Biodiversité

Un invertébré sur cinq est guetté par l’extinction

Chenilles, mouches, mollusques, araignées, éponges, scarabées… Le monde miniature qui grouille sur terre, dans l’air et au fond de l’eau est gravement menacé de disparition, s’alarment des scientifiques dans une étude présentée comme l’évaluation la plus complète jamais menée sur le sujet

Un cinquième des espèces d’invertébrés de la planète sont guettées par l’extinction, selon un rapport publié vendredi 31 août par la Société zoologique de Londres, en collaboration avec l’Union internationale pour la conservation de la nature (UICN), qui tient dès le 6 et jusqu’au 15 septembre son congrès mondial à Jeju, en Corée du Sud

Les chercheurs ont examiné la situation de plus de 12 000 invertébrés enregistrés dans la liste rouge de l’UICN. Conclusion: «Chercher des vers, chasser des papillons ou ramasser des clovisses pourrait bien devenir des gestes du passé si on n’en fait pas plus pour protéger les invertébrés», soulignent les auteurs.

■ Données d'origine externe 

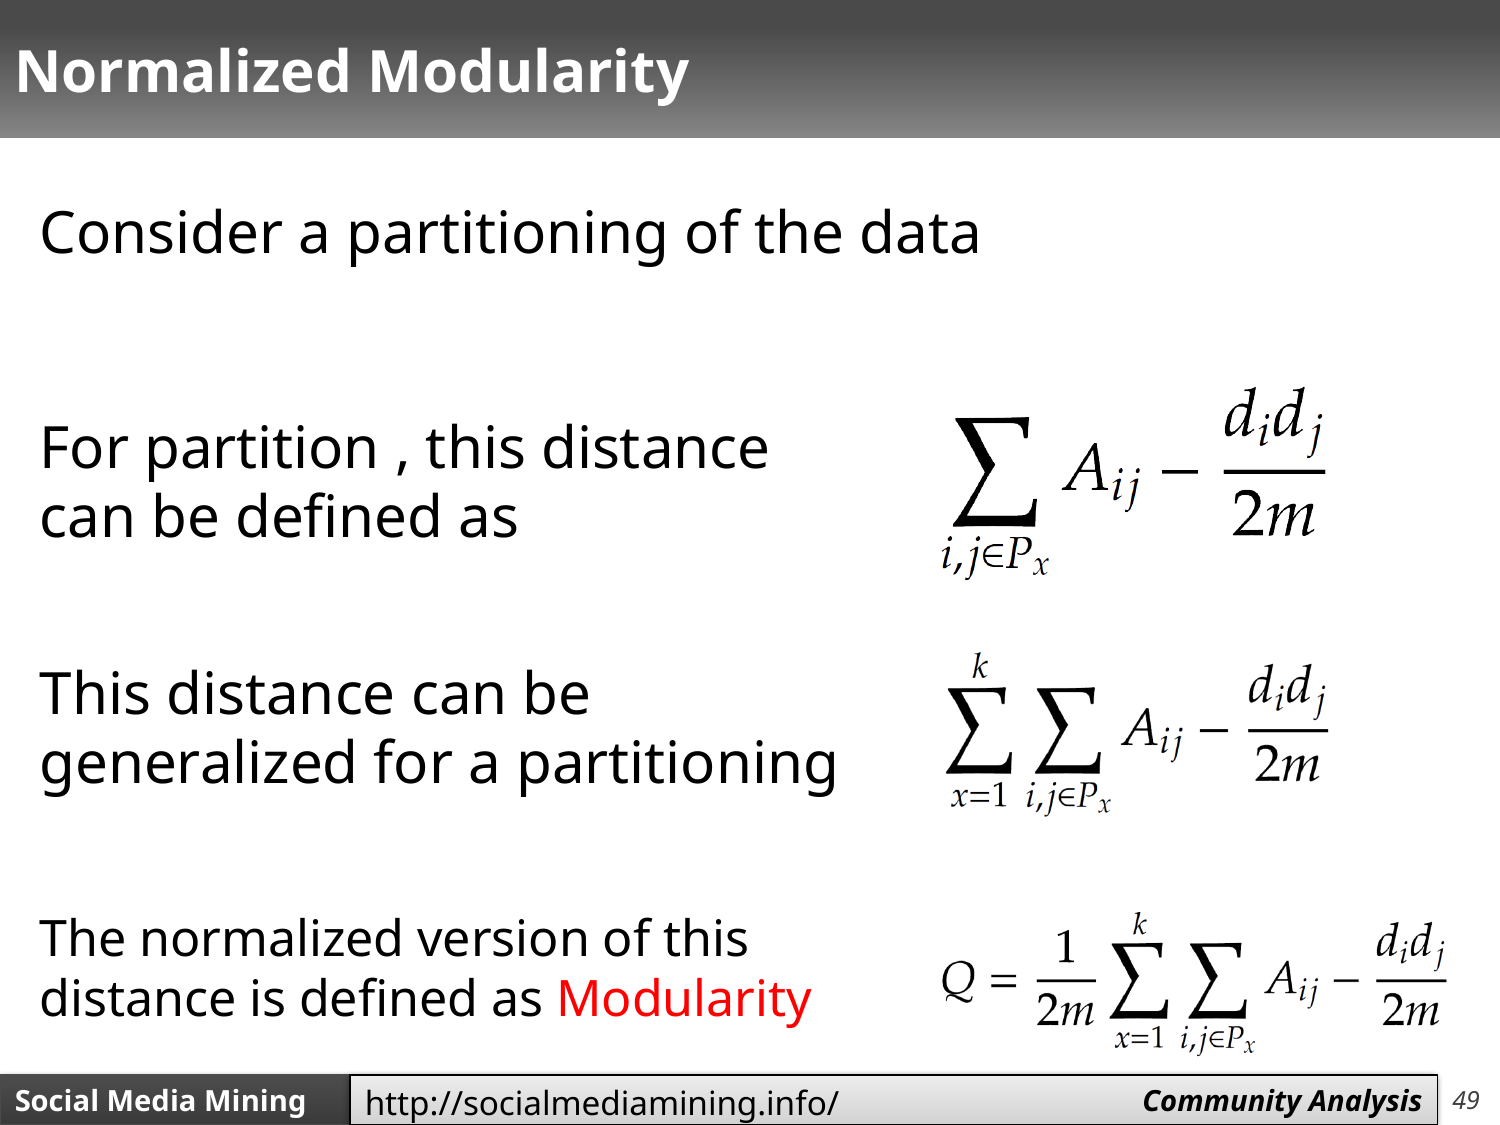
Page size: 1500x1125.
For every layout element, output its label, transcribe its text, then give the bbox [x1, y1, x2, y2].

picture [940, 382, 1327, 584]
title Normalized Modularity [0, 0, 1500, 138]
picture [940, 649, 1329, 820]
picture [940, 912, 1451, 1059]
text_box The normalized version of this distance is defined as Modularity [24, 898, 928, 1072]
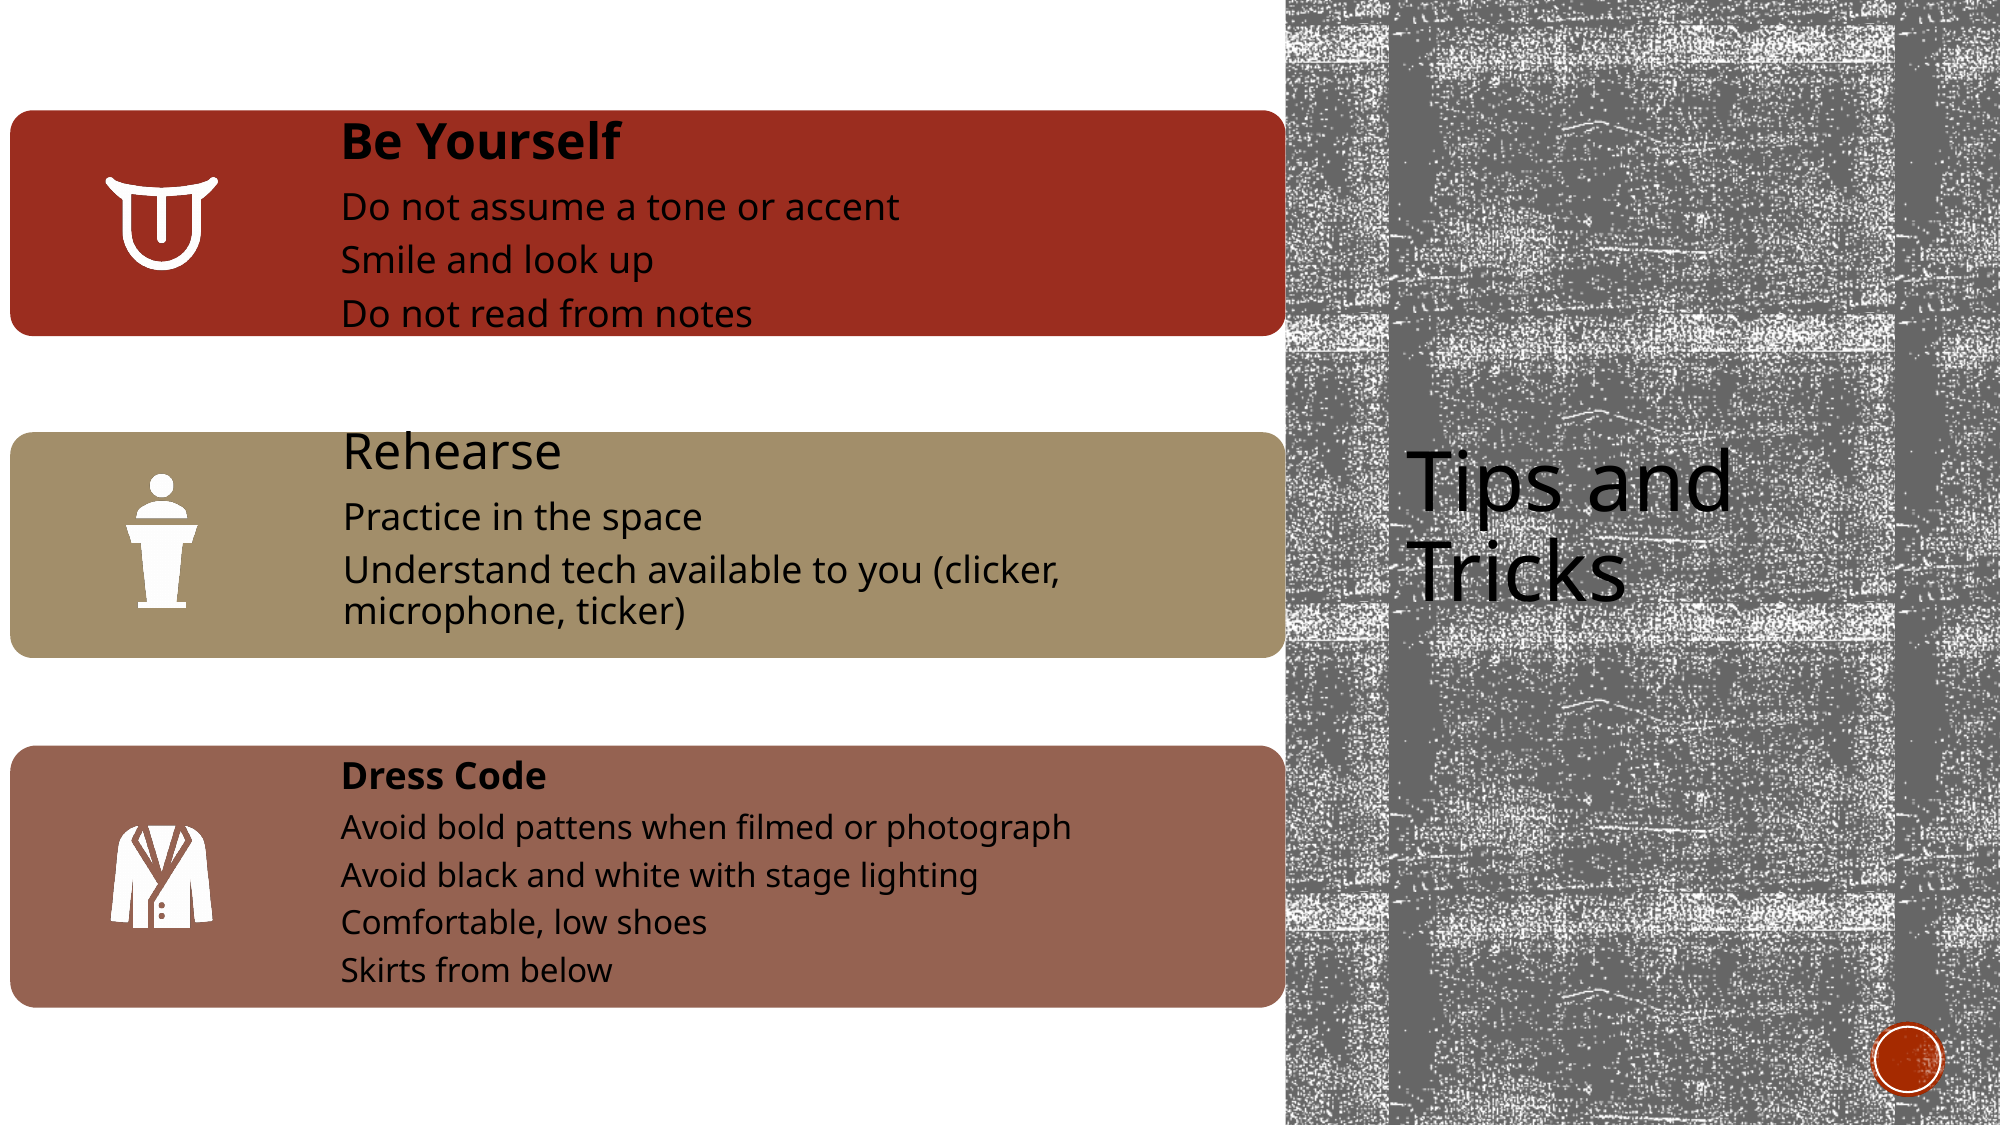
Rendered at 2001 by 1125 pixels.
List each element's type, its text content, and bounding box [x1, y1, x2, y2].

text_box [1284, 0, 2000, 1125]
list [13, 113, 1283, 1023]
title Tips and Tricks [1391, 104, 1891, 955]
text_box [1872, 1024, 1944, 1096]
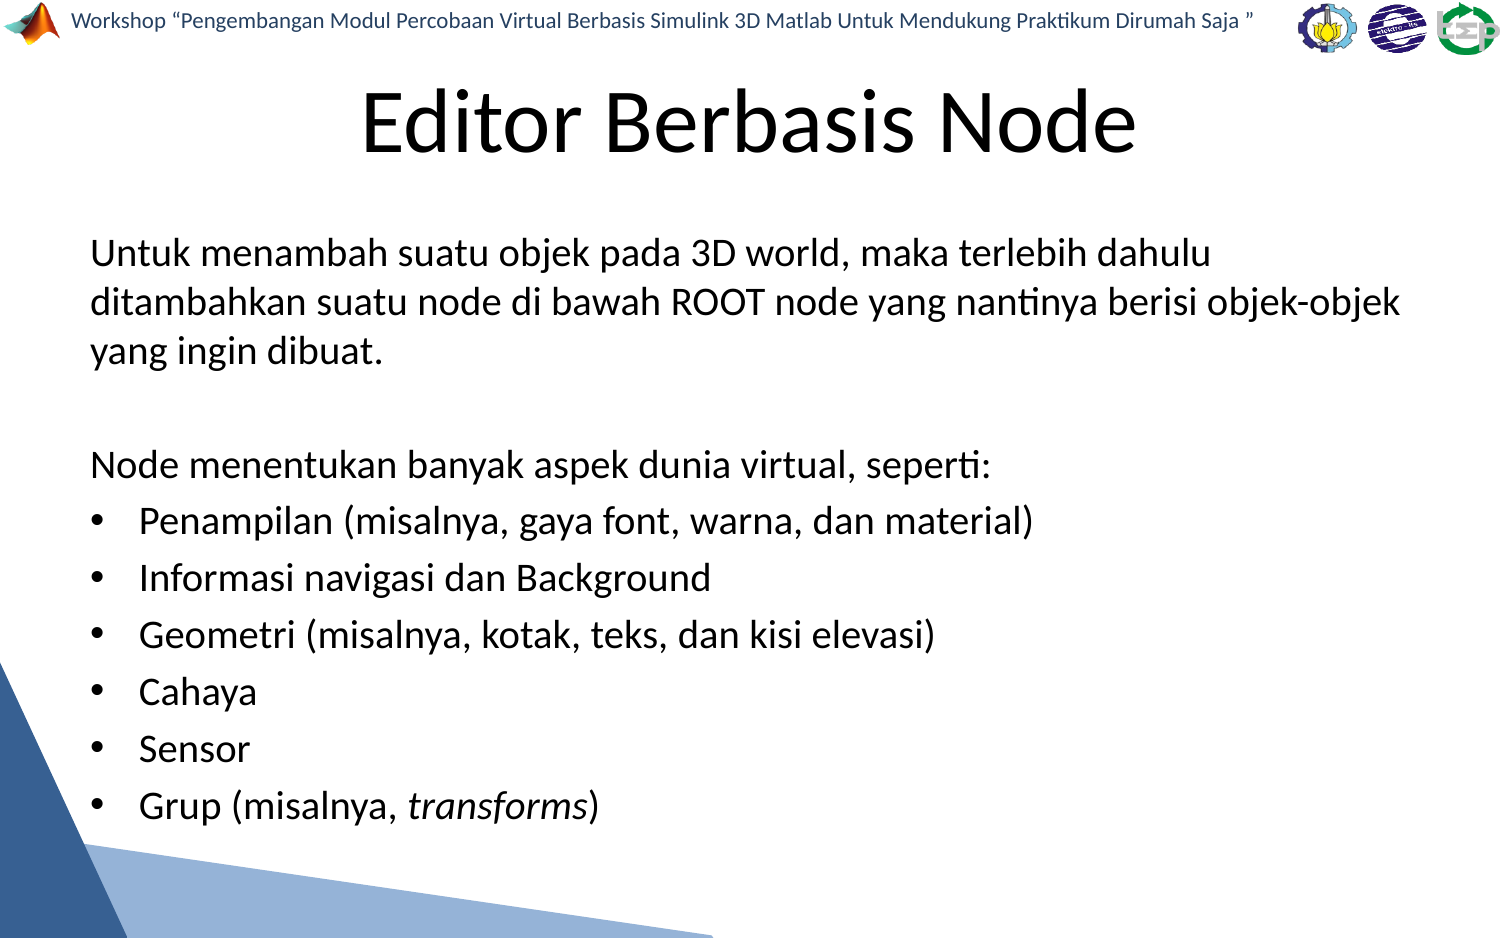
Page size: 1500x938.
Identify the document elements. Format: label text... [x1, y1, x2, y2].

Au sein de la grande famille des invertébrés existent de fortes disparités. Le risque d’extinction concerne une espèce sur trois pour les mollusques d’eau douce, mais une sur dix seulement pour les insectes volants comme les libellules ou les papillons.

Globalement, les espèces vivant dans les milieux d’eau douce sont les plus vulnérables. Elles sont «principalement menacées par la pollution aux phosphates et aux nitrates de source agricole, suivie par la construction de barrages et le pompage de l’eau», détaille l’étude. Les espèces terrestres subissent de leur côté l’expansion et l’intensification de l’agriculture et les conséquences négatives des espèces invasives. Les espèces marines sont victimes de l’exploitation humaine et du changement climatique.

Cette perte de biodiversité est une menace directe pour nos sociétés, avertissent les scientifiques, selon lesquels «si les invertébrés disparaissaient demain, nous ne tarderions pas à les suivre».

Geoff Boxshall, secrétaire de la Société zoologique de Londres, rappelle que «les invertébrés sont un des piliers essentiels des écosystèmes dont nous dépendons». Parce qu’ils sont un maillon essentiel de la chaîne alimentaire, mais surtout parce qu’ils sont les ingénieurs discrets de la nature, étroitement liés au monde végétal, aux champignons, aux vertébrés: «Sans les invertébrés, nous perdrions l’essentiel de la pollinisation dont dépend l’agriculture. Sans les vers de terre, le processus qui diffuse les matériaux organiques dans les sols serait gravement perturbé», liste Simon N. Stuart, de l’UICN.

«Le coût pour les sauver sera élevé, le coût de ne pas tenir compte des menaces qu’ils subissent pourrait être bien plus élevé», insiste Ben Collen, de la Société zoologique de Londres. La valeur des services rendus par les insectes pollinisateurs aux Etats-Unis entre 2001 et 2003 a ainsi été évaluée à 3 milliards de dollars (2,39 milliards d’euros).

La vulnérabilité des vertébrés était relativement connue. Pas celle de leurs cousins dépourvus de colonne vertébrale. «Nous savions qu’environ un cinquième des vertébrés et des plantes étaient menacés d’extinction, mais il n’était pas certain que cela soit représentatif des petites créatures qui composent la majorité de la vie sur cette planète», explique le directeur de la conservation de la Société zoologique de Londres, Jonathan Baillie.

Les invertébrés constituent pas moins de 80% du monde vivant recensé – et son versant le plus mal étudié. «L’attention qu’ils reçoivent en comparaison des vertébrés est proche de zéro: beaucoup d’espèces sont mal connues, difficiles à identifier et la plupart n’ont pas encore été découvertes», remarque Simon N. Stuart. Résultat: le statut de conservation n’est connu que pour 1% des espèces d’invertébrés répertoriées. L’UICN a donc entrepris d’élargir le nombre d’espèces menacées évaluées dans le cadre de sa liste rouge.